TDs and senators heard that if childminders were not supported with this added financial cost, they would be forced to charge parents more money or they would leave the sector entirely.

The committee were told this would be detrimental to families in more rural areas, who cannot avail of centre-based care.

Mary Walsh, chair of Childminding Ireland, said she was the only childminding representative on the group who formed the draft plan, and in future, more consultation is needed.

Bernadette Orbinski Burke, also of Childminding Ireland, said any regulation needed to be simple.

Ida Lane of the Association of Childhood Professionals added that centre-based childcare had 30 years to become regulated, but under the current draft plan, childminders who work from home must meet all the new regulations in seven years.

“We need to build up strong trust, then we will be successful. If we rush into this headlong, we are heading for trouble.”

She also warned against “over-regulation”, otherwise there would be an exodus from the sector.

Mary Walsh of Childminding Ireland, added that childminders did not want their homes turned into “mini crèches”.

She warned against home-based childminders being forced to follow the same procedures as large childcare centres, which have to follow numerous policies and complete a lot of paperwork.

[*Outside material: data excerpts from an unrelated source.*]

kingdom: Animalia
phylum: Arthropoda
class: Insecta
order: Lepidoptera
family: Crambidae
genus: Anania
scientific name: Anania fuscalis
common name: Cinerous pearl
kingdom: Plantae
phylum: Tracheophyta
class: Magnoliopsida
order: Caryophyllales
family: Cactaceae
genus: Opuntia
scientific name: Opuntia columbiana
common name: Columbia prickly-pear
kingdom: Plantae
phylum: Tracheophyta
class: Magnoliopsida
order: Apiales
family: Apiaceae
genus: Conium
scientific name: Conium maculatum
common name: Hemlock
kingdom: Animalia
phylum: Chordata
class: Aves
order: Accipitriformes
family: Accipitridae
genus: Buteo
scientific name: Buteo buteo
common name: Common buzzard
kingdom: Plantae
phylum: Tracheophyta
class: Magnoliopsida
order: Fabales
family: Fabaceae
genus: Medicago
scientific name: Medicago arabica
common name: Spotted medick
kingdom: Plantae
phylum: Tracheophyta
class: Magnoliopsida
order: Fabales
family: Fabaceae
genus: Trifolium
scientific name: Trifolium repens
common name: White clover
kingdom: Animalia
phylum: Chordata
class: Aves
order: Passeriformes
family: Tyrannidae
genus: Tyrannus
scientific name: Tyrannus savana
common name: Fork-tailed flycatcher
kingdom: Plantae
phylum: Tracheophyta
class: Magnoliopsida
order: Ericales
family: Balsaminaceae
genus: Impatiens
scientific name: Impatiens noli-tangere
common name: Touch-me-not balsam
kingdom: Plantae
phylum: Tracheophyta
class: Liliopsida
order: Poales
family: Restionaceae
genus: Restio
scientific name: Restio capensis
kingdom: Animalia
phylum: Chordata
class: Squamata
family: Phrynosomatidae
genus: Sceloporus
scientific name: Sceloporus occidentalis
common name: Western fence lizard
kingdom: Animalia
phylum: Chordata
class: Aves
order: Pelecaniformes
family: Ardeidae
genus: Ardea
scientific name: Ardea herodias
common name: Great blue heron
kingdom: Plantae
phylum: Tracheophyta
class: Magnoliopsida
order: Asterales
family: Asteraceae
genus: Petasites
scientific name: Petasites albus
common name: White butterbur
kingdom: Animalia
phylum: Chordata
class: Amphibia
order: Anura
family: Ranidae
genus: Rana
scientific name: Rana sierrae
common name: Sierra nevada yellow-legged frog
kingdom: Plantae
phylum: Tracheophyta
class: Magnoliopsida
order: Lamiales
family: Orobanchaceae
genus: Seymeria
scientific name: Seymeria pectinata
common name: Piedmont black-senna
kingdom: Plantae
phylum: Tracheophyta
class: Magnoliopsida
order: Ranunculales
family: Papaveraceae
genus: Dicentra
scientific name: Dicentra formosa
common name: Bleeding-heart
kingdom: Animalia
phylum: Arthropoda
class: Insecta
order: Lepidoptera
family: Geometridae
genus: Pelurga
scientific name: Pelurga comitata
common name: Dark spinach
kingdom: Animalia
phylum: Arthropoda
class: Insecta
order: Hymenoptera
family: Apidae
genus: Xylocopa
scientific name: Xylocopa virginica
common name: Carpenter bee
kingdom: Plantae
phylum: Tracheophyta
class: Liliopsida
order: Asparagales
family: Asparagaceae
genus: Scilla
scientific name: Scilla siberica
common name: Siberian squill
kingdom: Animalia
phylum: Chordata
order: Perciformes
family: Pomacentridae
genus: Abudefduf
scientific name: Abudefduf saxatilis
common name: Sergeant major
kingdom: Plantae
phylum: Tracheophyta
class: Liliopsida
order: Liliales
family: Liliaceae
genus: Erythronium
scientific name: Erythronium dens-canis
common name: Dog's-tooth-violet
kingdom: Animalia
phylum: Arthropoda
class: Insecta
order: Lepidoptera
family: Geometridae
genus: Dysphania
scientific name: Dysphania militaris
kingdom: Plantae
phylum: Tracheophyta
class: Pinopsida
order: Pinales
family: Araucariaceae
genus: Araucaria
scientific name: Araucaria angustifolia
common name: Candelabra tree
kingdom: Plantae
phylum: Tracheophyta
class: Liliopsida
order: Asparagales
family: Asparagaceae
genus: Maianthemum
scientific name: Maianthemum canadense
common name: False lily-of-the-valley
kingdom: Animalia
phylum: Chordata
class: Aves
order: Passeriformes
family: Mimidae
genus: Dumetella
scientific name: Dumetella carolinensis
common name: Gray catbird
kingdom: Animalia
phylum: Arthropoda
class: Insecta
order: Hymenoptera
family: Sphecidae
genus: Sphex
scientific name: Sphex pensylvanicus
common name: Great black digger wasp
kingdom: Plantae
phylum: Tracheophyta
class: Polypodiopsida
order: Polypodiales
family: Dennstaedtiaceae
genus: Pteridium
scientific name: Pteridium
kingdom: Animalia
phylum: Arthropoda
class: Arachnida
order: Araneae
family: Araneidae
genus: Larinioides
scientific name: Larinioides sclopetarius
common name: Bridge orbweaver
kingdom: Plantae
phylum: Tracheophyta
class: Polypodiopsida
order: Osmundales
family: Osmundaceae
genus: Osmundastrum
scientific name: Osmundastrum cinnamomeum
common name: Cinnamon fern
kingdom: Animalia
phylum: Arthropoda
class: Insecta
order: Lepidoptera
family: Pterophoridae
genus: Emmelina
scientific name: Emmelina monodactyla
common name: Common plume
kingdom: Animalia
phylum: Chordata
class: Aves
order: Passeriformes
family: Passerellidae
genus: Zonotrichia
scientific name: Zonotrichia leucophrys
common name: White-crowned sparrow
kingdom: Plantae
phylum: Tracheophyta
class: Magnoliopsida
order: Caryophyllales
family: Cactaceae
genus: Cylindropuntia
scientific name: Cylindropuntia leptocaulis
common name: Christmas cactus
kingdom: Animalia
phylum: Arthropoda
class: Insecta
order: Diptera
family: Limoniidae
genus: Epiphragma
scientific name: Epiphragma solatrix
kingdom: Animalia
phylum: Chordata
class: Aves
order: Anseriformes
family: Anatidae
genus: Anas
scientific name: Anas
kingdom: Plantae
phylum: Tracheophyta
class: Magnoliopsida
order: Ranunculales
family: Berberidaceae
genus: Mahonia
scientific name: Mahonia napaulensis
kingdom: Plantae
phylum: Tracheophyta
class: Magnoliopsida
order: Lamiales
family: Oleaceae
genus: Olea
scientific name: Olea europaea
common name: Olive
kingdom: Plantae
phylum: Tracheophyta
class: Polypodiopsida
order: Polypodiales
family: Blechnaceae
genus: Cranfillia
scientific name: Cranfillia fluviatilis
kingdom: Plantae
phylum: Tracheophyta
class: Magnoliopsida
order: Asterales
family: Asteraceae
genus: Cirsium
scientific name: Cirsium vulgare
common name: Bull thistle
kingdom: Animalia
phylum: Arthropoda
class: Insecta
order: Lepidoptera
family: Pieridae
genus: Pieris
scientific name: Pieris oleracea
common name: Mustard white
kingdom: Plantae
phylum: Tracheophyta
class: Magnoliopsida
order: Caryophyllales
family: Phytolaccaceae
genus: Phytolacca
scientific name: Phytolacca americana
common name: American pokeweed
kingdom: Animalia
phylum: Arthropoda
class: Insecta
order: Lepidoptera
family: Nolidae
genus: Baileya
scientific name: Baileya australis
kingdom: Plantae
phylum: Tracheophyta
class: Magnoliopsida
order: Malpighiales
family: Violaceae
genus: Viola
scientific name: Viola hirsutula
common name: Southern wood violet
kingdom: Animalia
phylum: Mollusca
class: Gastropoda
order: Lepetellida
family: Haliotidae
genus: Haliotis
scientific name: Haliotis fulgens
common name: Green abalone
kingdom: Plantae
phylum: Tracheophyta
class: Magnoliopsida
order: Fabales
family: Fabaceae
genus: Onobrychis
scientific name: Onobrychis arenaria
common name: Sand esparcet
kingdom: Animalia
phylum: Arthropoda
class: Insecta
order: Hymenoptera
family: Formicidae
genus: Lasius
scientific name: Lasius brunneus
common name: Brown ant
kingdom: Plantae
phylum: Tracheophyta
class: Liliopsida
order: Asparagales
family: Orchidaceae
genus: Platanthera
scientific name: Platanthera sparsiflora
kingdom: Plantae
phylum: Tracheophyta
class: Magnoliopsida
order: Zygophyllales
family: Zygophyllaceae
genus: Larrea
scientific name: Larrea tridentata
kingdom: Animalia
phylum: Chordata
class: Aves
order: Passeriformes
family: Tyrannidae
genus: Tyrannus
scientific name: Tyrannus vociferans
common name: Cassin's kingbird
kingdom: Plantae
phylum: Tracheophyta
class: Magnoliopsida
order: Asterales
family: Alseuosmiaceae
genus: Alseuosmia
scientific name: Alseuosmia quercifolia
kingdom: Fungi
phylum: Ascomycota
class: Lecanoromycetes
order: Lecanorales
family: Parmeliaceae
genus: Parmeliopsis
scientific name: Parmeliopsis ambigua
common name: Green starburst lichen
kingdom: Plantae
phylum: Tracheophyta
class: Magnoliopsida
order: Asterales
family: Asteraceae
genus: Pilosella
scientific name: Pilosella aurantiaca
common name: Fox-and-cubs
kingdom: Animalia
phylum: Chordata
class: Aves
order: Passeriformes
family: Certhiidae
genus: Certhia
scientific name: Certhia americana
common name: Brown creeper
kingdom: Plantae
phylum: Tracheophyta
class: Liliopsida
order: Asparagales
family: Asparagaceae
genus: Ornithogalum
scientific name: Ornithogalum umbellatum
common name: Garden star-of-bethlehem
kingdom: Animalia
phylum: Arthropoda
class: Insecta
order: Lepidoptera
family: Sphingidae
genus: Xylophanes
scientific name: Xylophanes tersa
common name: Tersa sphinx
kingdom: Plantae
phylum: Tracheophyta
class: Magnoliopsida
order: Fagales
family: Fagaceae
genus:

“I don’t want to have to create a sleep room, I don’t want to close off my kitchen... it’s that distinction, that the house remains a home.”

Teresa Heaney, chair of Early Childhood Ireland, said the state was obliged to inspect childcare settings.

However, she agreed with Ms Walsh that childminder’s homes should remain like a home away from home for children, and added that parents had chosen this childcare setting for a reason.